Task instructions: Please return the lines below verbatim, beginning at the one that has "of human thyroid" and stopping after the one that has "histopathology image is", and add no other lines.

Data excerpts:
· · · · ·
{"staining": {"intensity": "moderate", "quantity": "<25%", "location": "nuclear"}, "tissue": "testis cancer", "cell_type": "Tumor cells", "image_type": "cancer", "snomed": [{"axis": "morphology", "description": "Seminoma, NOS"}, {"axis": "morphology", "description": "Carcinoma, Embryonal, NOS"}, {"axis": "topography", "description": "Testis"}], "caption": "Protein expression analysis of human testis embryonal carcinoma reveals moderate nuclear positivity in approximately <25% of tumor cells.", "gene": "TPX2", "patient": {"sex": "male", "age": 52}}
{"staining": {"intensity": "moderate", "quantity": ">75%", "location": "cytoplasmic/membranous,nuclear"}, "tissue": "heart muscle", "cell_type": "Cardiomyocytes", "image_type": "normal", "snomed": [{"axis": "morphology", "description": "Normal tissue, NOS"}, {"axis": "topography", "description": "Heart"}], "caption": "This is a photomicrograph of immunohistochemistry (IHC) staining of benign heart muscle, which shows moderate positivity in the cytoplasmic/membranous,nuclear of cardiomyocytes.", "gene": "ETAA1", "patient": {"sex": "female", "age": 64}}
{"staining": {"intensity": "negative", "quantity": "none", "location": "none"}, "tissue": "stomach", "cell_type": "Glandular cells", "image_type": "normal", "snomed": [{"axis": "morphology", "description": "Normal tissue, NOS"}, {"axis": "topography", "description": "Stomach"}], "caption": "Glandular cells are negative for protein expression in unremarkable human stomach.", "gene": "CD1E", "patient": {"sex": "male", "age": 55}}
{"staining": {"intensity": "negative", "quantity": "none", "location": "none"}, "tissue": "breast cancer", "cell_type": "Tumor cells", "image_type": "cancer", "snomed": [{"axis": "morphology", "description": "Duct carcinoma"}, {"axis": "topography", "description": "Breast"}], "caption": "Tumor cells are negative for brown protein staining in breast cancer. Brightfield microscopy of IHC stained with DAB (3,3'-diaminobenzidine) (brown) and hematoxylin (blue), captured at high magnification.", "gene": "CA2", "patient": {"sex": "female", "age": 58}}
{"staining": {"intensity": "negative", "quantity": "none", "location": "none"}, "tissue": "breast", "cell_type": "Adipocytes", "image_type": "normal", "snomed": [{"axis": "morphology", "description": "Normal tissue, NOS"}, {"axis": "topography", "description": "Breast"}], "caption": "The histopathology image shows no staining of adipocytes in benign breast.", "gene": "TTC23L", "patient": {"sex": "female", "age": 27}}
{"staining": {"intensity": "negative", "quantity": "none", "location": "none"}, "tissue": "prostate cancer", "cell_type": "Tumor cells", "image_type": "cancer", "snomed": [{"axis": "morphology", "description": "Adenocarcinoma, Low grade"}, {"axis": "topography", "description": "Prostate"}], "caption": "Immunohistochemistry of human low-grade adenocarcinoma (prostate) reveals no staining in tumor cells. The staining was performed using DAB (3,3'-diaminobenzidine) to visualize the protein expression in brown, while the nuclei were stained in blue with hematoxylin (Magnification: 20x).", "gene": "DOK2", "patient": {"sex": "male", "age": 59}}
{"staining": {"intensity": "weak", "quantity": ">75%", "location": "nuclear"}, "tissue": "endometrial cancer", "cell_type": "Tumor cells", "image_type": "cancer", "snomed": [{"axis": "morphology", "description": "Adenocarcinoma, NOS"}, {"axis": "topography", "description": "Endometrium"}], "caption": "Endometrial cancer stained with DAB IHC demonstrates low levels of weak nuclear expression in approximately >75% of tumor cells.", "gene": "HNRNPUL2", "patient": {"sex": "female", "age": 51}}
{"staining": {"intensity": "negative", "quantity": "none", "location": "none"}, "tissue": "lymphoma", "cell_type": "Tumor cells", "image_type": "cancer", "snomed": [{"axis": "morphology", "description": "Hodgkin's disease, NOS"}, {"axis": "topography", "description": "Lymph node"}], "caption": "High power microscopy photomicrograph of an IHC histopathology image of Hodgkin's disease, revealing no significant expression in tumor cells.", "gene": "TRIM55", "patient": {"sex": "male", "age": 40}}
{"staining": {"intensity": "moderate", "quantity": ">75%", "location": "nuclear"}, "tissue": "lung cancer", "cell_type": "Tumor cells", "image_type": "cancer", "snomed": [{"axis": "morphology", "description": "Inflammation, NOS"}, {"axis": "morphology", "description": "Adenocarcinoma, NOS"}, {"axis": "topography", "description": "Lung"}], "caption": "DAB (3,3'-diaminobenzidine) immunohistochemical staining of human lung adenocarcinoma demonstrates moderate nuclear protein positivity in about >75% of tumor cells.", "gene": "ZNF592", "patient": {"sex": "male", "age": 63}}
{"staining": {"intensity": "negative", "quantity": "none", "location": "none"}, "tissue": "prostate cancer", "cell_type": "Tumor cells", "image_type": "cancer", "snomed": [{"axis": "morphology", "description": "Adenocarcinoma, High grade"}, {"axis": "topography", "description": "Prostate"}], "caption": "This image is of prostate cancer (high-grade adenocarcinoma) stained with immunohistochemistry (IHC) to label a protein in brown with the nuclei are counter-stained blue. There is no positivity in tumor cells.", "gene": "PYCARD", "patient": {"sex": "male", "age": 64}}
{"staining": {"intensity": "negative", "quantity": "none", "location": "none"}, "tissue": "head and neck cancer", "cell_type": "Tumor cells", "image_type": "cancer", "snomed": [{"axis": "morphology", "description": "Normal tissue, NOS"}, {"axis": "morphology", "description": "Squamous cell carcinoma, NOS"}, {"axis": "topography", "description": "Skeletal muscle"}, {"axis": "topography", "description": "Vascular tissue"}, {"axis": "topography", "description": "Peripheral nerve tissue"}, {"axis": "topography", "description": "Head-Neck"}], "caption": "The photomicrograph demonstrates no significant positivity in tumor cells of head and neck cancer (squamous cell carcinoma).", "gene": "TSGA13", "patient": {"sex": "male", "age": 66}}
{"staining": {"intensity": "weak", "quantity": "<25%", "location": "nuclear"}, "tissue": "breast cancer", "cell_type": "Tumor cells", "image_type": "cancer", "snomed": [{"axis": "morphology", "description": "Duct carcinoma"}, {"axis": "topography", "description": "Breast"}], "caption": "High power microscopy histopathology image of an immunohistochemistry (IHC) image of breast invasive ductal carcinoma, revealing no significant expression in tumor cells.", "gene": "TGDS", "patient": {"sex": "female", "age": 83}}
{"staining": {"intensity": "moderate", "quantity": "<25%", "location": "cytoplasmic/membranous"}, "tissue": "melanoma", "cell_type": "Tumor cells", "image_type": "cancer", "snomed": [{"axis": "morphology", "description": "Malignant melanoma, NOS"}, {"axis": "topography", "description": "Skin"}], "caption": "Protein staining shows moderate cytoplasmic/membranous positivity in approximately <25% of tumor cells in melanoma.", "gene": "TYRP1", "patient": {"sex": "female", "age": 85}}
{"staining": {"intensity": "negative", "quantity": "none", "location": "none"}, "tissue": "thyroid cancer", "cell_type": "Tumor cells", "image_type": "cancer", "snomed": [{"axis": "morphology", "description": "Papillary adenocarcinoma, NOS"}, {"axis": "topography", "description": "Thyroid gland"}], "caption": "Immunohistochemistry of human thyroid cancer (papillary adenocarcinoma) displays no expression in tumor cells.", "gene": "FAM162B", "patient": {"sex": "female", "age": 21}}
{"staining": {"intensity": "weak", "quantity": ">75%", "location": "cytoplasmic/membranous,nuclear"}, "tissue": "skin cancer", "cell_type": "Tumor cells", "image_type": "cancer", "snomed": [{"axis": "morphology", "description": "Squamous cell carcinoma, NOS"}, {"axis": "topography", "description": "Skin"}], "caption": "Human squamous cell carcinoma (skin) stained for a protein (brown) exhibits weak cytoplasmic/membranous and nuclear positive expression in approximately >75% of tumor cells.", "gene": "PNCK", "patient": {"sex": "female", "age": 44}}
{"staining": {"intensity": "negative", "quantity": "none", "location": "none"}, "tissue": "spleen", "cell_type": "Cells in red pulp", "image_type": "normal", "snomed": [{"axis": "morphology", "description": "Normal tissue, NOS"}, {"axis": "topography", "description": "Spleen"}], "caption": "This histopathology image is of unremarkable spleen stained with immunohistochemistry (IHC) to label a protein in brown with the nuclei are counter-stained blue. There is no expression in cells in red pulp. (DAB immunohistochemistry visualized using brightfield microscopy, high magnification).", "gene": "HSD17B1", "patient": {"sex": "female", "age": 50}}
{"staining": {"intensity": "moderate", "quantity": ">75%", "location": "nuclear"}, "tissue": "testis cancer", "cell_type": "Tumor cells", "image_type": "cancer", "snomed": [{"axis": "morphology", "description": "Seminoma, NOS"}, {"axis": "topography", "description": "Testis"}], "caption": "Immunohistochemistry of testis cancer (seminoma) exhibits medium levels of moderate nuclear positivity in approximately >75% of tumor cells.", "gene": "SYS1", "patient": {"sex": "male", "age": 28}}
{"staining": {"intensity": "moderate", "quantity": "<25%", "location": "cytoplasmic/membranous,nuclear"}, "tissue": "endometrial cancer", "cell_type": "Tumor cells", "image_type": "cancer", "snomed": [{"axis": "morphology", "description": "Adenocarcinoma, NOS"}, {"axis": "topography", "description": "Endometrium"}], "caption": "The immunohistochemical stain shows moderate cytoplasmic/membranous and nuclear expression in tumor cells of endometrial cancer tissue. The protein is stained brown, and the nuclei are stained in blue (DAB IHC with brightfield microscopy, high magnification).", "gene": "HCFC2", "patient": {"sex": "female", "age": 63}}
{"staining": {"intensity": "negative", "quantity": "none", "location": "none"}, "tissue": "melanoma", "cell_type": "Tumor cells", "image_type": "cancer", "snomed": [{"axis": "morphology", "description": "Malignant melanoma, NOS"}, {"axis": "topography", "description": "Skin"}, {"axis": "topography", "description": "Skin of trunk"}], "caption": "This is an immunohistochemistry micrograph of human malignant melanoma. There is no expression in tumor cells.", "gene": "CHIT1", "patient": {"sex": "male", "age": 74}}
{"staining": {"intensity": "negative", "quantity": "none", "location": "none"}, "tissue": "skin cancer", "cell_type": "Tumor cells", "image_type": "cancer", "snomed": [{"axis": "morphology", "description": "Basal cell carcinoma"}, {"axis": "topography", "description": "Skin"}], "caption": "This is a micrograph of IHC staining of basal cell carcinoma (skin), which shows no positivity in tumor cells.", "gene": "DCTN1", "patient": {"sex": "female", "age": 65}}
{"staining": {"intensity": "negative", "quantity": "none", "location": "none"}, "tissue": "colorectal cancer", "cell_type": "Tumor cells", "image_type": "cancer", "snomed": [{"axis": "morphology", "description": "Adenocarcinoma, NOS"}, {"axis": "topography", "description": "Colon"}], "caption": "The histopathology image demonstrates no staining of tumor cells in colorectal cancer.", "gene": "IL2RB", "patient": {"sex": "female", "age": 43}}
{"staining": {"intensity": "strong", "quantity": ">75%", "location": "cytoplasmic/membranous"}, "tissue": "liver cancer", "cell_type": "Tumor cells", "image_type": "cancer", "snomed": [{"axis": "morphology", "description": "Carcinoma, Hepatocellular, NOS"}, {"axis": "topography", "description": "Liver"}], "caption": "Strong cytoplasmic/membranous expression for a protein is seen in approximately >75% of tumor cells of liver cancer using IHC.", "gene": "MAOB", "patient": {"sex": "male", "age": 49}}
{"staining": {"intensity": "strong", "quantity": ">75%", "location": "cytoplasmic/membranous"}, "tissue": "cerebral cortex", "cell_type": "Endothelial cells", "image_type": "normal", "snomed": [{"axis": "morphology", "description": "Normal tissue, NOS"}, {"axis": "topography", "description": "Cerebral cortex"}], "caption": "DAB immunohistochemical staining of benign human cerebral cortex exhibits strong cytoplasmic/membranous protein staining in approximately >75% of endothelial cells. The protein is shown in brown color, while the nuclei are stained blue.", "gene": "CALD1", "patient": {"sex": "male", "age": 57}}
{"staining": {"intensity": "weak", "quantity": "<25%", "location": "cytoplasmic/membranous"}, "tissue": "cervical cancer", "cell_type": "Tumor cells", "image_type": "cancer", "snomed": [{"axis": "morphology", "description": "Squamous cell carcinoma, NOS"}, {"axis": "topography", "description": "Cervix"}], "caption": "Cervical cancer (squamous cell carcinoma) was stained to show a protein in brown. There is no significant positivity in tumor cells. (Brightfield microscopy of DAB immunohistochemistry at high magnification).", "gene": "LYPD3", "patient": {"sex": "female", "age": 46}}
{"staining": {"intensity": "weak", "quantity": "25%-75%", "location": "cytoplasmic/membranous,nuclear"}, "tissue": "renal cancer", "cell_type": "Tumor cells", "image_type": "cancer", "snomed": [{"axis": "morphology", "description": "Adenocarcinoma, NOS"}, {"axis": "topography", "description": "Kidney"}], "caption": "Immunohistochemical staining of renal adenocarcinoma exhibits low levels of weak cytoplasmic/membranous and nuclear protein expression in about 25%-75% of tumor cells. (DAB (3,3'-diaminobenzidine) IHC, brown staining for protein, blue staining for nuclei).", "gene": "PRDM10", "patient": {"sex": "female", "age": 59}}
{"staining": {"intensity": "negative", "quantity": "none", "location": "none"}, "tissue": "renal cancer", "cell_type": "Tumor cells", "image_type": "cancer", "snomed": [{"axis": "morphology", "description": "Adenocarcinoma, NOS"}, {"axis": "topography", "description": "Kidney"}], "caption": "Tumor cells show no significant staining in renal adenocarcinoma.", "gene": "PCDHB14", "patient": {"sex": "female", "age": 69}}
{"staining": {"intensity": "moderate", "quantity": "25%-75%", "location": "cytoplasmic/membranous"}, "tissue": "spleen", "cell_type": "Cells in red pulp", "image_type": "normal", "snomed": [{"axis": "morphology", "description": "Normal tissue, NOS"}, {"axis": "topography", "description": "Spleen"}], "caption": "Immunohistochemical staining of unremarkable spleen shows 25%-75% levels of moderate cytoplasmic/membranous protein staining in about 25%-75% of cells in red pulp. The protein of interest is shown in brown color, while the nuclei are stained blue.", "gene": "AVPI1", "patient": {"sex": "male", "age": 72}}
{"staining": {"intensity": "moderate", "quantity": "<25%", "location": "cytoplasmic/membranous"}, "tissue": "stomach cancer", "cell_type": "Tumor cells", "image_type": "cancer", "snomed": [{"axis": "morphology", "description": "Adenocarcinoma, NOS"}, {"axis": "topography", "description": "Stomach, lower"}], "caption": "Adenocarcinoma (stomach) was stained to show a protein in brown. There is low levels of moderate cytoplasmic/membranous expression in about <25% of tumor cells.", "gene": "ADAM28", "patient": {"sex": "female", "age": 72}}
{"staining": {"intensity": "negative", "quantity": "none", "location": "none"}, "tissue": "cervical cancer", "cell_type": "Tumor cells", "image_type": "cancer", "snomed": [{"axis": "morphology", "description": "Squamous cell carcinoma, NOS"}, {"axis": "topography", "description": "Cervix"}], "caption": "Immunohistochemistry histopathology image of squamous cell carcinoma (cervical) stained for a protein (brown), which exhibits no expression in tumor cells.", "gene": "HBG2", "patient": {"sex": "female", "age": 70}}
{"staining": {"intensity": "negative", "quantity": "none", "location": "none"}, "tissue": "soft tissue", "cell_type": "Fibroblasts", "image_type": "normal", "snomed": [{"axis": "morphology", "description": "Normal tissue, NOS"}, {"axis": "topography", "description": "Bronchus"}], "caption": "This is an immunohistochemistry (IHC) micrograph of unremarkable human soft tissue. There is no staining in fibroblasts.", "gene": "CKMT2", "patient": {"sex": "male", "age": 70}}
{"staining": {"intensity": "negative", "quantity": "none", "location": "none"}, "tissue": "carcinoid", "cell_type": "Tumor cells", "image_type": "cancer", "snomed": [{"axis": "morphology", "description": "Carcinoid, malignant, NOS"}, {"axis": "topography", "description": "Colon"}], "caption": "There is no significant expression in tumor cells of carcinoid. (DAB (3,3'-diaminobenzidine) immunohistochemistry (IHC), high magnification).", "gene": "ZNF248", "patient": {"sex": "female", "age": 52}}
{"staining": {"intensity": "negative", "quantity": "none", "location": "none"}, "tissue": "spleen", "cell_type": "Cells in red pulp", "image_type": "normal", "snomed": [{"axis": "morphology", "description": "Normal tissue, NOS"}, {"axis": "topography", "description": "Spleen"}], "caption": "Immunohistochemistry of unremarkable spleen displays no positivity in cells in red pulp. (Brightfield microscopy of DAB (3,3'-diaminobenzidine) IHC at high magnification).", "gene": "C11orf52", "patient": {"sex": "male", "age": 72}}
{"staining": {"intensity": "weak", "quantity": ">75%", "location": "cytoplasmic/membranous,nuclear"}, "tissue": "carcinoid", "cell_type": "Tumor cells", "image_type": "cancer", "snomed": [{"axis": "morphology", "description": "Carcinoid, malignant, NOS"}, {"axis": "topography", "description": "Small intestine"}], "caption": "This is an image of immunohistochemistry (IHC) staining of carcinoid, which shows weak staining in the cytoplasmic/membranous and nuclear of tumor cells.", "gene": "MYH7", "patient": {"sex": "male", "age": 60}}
· · · · ·
Solution below:
{"staining": {"intensity": "negative", "quantity": "none", "location": "none"}, "tissue": "thyroid cancer", "cell_type": "Tumor cells", "image_type": "cancer", "snomed": [{"axis": "morphology", "description": "Papillary adenocarcinoma, NOS"}, {"axis": "topography", "description": "Thyroid gland"}], "caption": "Immunohistochemistry of human thyroid cancer (papillary adenocarcinoma) displays no expression in tumor cells.", "gene": "FAM162B", "patient": {"sex": "female", "age": 21}}
{"staining": {"intensity": "weak", "quantity": ">75%", "location": "cytoplasmic/membranous,nuclear"}, "tissue": "skin cancer", "cell_type": "Tumor cells", "image_type": "cancer", "snomed": [{"axis": "morphology", "description": "Squamous cell carcinoma, NOS"}, {"axis": "topography", "description": "Skin"}], "caption": "Human squamous cell carcinoma (skin) stained for a protein (brown) exhibits weak cytoplasmic/membranous and nuclear positive expression in approximately >75% of tumor cells.", "gene": "PNCK", "patient": {"sex": "female", "age": 44}}
{"staining": {"intensity": "negative", "quantity": "none", "location": "none"}, "tissue": "spleen", "cell_type": "Cells in red pulp", "image_type": "normal", "snomed": [{"axis": "morphology", "description": "Normal tissue, NOS"}, {"axis": "topography", "description": "Spleen"}], "caption": "This histopathology image is of unremarkable spleen stained with immunohistochemistry (IHC) to label a protein in brown with the nuclei are counter-stained blue. There is no expression in cells in red pulp. (DAB immunohistochemistry visualized using brightfield microscopy, high magnification).", "gene": "HSD17B1", "patient": {"sex": "female", "age": 50}}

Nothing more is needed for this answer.